Labour now pays about pound stg. 1 billion a year to private firms and voluntary groups for job services but it is committed to giving them access to more of the pound stg. 36 billion that it spends on the unemployed each year.
The likelihood of a Conservative election victory next year suggests there will be an even bolder shift to the private sector, with the Tories promising to put many more job-search functions out to contract and to make heavy cuts at the Department for Work and Pensions, which has already lost 30,000 jobs under Labour.
With Britain suffering one of the deepest downturns in the developed world, the number of people on some form of jobless benefits is tipped to double to two million, prompting Gordon Brown's Government to increase the scale and pace of its shift to private-sector job placement.
One of the Government's flagship programs, the Flexible New Deal for the long-term jobless, has been expanded from 100,000 places to 300,000 and the upfront payments to job placement firms have been increased to help fund the start-up of what is essentially a new private industry.
Several experts in London said the next 18 months to two years would be difficult for the private providers as they struggled with their own structural changes and a shortage of job vacancies, but when the recession eventually eased the profits would roll in.

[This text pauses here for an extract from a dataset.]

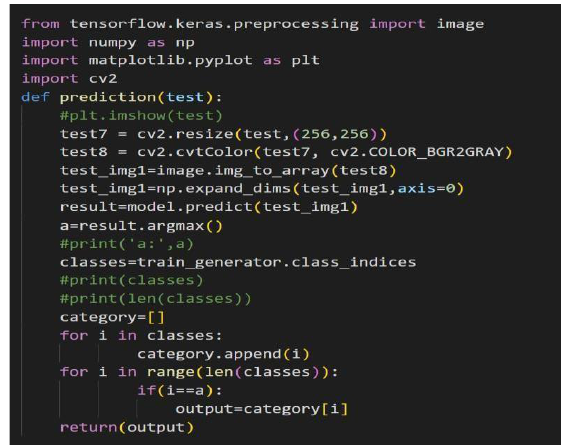
Fig15. Prediction Funtion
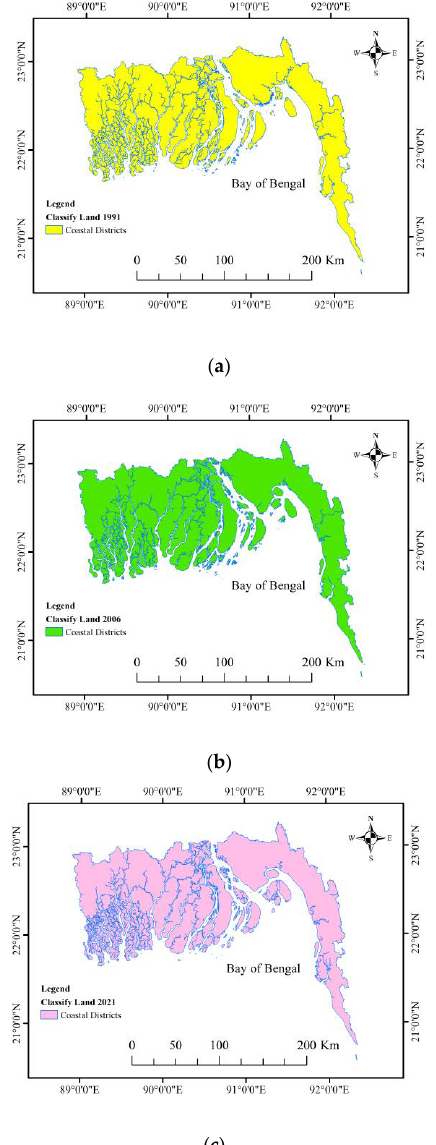
Figure 5. Reclassification of lands of coastal districts: ( a ) 1991, ( b ) 2006, and ( c ) 2021.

When the economy finally began to create more jobs the job placement agencies would thrive because they would have large numbers of relatively skilled and work-ready people on their books.
Richard Johnson, a former executive at Ms Rein's firm in Britain who now heads one of her rivals, yesterday backed the prediction that she could triple her turnover in the next three years.
"If you do the numbers you do come up with a result like that and Therese has built a company that deserves that sort of success," said Mr Johnson, the managing director of welfare-to-work programs for Serco, one of the world's largest providers of privatised public services.
"WorkDirections has probably the best reputation in the country for quality and integrity. It pays its front-line staff more than other providers and something like 90 per cent of them have university degrees.
"That high-quality service is a point of difference in the market and it has been a very clever strategy because the trend now is all about basing payments on results and if you deliver better results you will be better rewarded."
The Government is offering 24 large five-year contracts to provide job services in different parts of Britain and WorkDirections is widely expected to win three or four contracts.
That would lift its turnover to perhaps pound stg. 105 million and similar results in the next two annual rounds of contracts would lift it to about pound stg. 200 million.
Professor Dan Finn, a welfare-to-work expert for the Centre for Economic and Social Inclusion who has studied the introduction of such schemes in Australia and the US, said the first few years of the new British contracts were likely to have generous government funding.
"If you look at cases like the Jobs Network in Australia they tend to spend a lot to make sure it gets up and running, and then they tighten up the funding," he said.
"That is when the number of providers competing for business falls away ... and the quality operations like WorkDirections are left standing."
Ms Rein's firm has also entered the French, German and Swedish job markets but the greatest rewards have been offered by the structural reforms in Britain. Labour has already brought single parents and the disabled into welfare-to-work programs and is now flirting with the more radical step of using the huge pot of money that is normally reserved for unemployment benefits to pay job-placement firms for reducing the benefits bill.